[Task brief]:
Give the lines again exactly as they appear, from the first line of the listing through the line containing "38: (87, 157, 22.65)", and omit every picture.

>>>

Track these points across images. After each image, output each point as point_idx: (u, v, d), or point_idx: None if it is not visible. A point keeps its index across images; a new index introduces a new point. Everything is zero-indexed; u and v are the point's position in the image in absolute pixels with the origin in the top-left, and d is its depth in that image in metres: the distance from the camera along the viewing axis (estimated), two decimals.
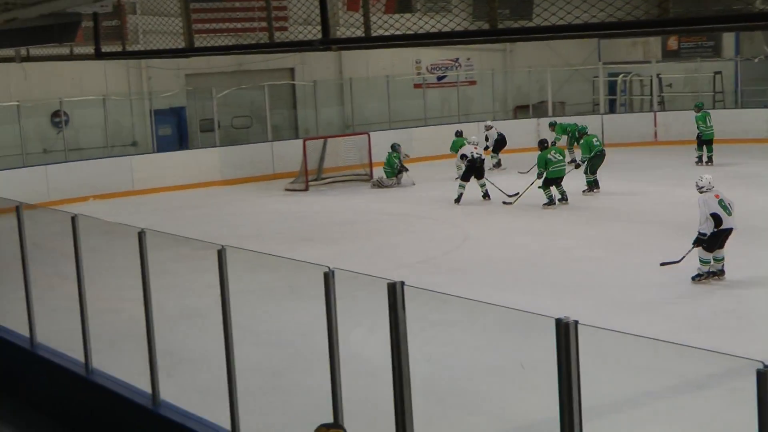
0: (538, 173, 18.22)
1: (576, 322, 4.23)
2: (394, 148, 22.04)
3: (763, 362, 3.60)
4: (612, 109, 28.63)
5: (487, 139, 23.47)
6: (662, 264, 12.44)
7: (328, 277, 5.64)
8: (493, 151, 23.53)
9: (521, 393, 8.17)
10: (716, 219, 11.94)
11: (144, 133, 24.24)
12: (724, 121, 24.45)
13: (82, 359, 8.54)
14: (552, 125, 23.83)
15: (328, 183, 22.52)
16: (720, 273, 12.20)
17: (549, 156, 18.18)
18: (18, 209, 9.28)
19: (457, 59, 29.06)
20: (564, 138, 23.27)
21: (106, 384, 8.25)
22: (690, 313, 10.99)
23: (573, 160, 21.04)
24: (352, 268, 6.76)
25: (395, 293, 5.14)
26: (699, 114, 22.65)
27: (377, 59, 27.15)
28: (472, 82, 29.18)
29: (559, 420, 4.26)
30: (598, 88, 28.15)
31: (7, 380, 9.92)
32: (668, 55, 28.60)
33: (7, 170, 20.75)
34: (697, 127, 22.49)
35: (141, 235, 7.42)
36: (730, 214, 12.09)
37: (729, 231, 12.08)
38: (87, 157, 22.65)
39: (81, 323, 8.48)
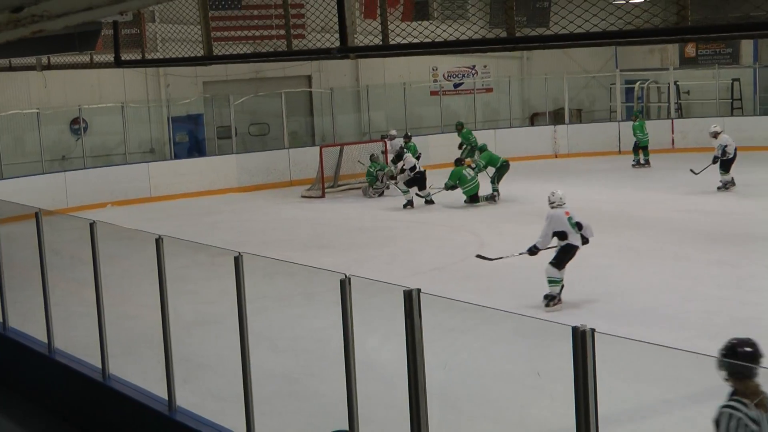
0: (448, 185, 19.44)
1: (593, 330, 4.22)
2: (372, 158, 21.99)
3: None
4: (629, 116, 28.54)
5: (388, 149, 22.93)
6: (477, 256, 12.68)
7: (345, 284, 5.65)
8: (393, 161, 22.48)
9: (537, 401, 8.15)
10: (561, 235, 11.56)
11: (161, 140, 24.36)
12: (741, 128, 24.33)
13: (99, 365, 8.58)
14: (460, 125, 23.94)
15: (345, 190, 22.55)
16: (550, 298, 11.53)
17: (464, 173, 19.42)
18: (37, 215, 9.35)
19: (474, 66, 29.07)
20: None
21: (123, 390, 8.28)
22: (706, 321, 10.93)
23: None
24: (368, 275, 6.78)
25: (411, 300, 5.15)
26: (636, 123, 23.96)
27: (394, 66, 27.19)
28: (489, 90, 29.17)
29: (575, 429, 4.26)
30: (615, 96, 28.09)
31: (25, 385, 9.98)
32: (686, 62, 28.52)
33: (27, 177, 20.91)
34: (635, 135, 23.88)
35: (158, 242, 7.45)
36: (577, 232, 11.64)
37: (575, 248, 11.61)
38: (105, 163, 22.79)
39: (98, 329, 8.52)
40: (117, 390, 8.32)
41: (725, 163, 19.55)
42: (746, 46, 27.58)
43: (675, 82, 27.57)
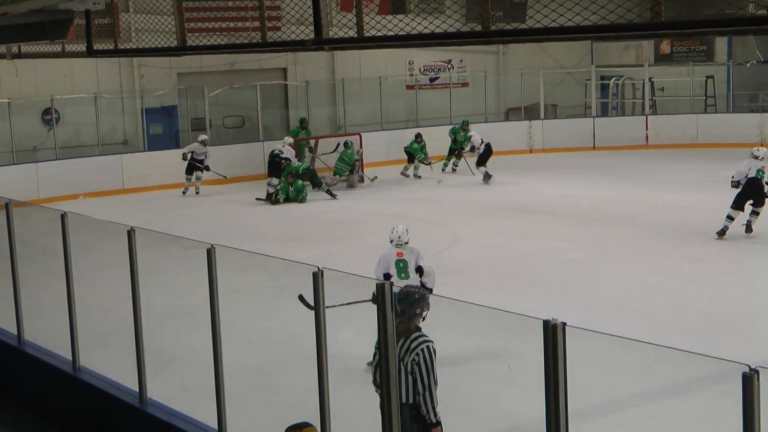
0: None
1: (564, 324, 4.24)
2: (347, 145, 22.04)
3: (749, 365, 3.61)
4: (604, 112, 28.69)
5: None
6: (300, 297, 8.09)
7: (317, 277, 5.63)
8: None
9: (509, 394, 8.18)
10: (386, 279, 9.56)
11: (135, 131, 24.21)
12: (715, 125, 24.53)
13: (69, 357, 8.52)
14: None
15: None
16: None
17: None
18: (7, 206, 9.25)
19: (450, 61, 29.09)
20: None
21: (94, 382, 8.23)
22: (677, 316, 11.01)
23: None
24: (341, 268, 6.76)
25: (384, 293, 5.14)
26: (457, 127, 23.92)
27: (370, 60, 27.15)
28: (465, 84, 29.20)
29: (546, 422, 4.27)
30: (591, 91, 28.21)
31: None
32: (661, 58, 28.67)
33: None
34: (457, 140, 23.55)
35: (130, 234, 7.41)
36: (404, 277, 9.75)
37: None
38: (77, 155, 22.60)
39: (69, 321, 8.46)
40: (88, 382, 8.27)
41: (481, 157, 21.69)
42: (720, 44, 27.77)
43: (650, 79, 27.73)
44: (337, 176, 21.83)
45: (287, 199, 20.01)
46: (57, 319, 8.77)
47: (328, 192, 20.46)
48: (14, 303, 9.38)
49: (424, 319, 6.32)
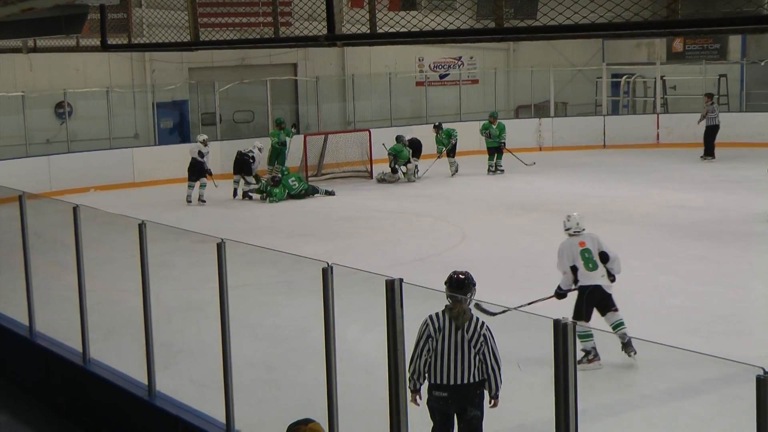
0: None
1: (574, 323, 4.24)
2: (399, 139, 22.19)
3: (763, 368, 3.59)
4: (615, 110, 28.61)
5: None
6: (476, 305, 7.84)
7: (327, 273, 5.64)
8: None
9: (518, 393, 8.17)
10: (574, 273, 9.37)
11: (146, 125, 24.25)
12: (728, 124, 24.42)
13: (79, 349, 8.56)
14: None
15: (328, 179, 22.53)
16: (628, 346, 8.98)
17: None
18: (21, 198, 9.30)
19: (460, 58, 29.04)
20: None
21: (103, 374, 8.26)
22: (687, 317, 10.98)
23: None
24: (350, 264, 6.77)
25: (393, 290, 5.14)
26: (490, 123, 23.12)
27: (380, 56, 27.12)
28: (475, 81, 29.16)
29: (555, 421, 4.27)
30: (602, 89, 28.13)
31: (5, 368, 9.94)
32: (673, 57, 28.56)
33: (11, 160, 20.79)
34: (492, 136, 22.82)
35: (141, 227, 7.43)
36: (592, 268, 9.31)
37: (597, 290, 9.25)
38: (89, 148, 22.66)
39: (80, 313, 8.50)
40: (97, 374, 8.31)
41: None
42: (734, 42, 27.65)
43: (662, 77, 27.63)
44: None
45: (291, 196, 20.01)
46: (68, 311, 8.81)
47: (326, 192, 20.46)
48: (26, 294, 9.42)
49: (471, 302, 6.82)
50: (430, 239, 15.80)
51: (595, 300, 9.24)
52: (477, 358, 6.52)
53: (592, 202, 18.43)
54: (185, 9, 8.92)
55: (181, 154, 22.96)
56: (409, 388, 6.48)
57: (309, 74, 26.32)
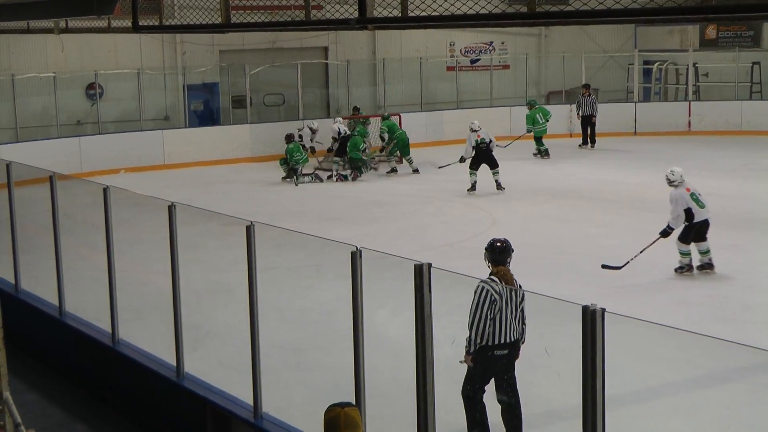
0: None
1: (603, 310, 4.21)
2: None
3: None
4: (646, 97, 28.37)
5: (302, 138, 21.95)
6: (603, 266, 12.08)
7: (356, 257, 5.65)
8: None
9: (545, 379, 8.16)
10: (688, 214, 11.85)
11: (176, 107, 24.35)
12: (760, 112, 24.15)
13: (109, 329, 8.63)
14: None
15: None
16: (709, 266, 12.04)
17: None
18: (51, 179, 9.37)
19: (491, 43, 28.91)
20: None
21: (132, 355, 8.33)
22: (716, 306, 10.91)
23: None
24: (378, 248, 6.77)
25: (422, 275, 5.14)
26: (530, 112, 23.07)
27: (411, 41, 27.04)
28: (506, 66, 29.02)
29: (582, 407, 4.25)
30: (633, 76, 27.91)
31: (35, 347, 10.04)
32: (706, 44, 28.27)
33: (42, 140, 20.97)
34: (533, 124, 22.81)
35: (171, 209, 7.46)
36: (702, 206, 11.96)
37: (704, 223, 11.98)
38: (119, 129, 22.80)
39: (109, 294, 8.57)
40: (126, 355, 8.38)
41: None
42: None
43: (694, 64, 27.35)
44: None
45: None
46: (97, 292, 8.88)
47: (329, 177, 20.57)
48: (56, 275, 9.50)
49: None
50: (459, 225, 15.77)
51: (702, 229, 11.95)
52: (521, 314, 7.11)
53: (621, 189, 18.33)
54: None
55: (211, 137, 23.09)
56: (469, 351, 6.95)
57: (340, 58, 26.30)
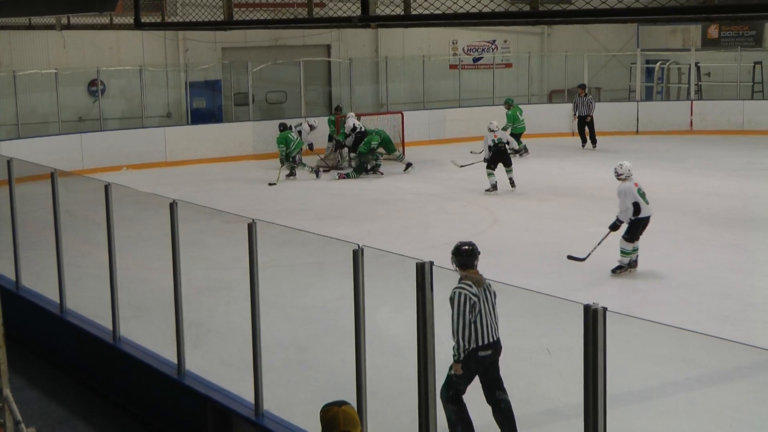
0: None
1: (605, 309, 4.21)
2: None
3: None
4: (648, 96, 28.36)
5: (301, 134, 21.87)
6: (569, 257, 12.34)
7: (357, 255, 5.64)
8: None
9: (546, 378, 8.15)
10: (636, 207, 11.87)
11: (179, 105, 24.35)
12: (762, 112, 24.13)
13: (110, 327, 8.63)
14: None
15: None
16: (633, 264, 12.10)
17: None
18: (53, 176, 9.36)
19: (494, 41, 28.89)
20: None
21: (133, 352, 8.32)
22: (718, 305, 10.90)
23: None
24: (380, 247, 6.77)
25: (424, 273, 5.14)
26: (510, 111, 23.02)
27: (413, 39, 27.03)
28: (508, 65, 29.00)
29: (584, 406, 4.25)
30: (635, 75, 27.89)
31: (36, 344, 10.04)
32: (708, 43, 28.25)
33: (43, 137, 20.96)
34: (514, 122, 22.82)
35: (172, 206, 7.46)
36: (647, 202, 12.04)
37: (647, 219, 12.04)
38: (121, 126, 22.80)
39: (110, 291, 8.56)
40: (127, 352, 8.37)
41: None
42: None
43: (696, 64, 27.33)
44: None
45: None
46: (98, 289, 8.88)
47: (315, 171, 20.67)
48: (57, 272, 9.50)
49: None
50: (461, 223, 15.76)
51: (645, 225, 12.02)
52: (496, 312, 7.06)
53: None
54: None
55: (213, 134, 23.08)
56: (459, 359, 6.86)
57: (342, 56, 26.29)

<<<

[Answer to the exercise]:
Track these points across images. After each image, output each point as point_idx: (u, v, d), or point_idx: None if it is not visible. A point keeps its index across images; a new index introduces a new point. Everything is zero-indexed; u and v are the point's position in the image in absolute pixels with the origin in the top-left, and d is its depth in that image in metres: the distance from the camera along the viewing axis (estimated), two decimals.
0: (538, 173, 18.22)
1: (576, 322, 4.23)
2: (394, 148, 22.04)
3: (763, 362, 3.60)
4: (612, 109, 28.63)
5: (487, 139, 23.47)
6: (662, 264, 12.44)
7: (328, 277, 5.64)
8: (493, 151, 23.53)
9: (521, 393, 8.17)
10: (716, 219, 11.94)
11: (144, 133, 24.24)
12: (724, 121, 24.45)
13: (82, 359, 8.54)
14: (552, 125, 23.83)
15: (328, 183, 22.52)
16: (720, 273, 12.20)
17: (549, 156, 18.18)
18: (18, 209, 9.28)
19: (457, 59, 29.06)
20: (564, 138, 23.27)
21: (106, 384, 8.25)
22: (690, 313, 10.99)
23: (573, 160, 21.04)
24: (352, 268, 6.76)
25: (395, 293, 5.14)
26: (699, 114, 22.65)
27: (377, 59, 27.15)
28: (472, 82, 29.18)
29: (559, 420, 4.26)
30: (598, 88, 28.15)
31: (7, 380, 9.92)
32: (668, 55, 28.60)
33: (7, 170, 20.75)
34: (697, 127, 22.49)
35: (141, 235, 7.42)
36: (730, 214, 12.09)
37: (729, 231, 12.08)
38: (87, 157, 22.65)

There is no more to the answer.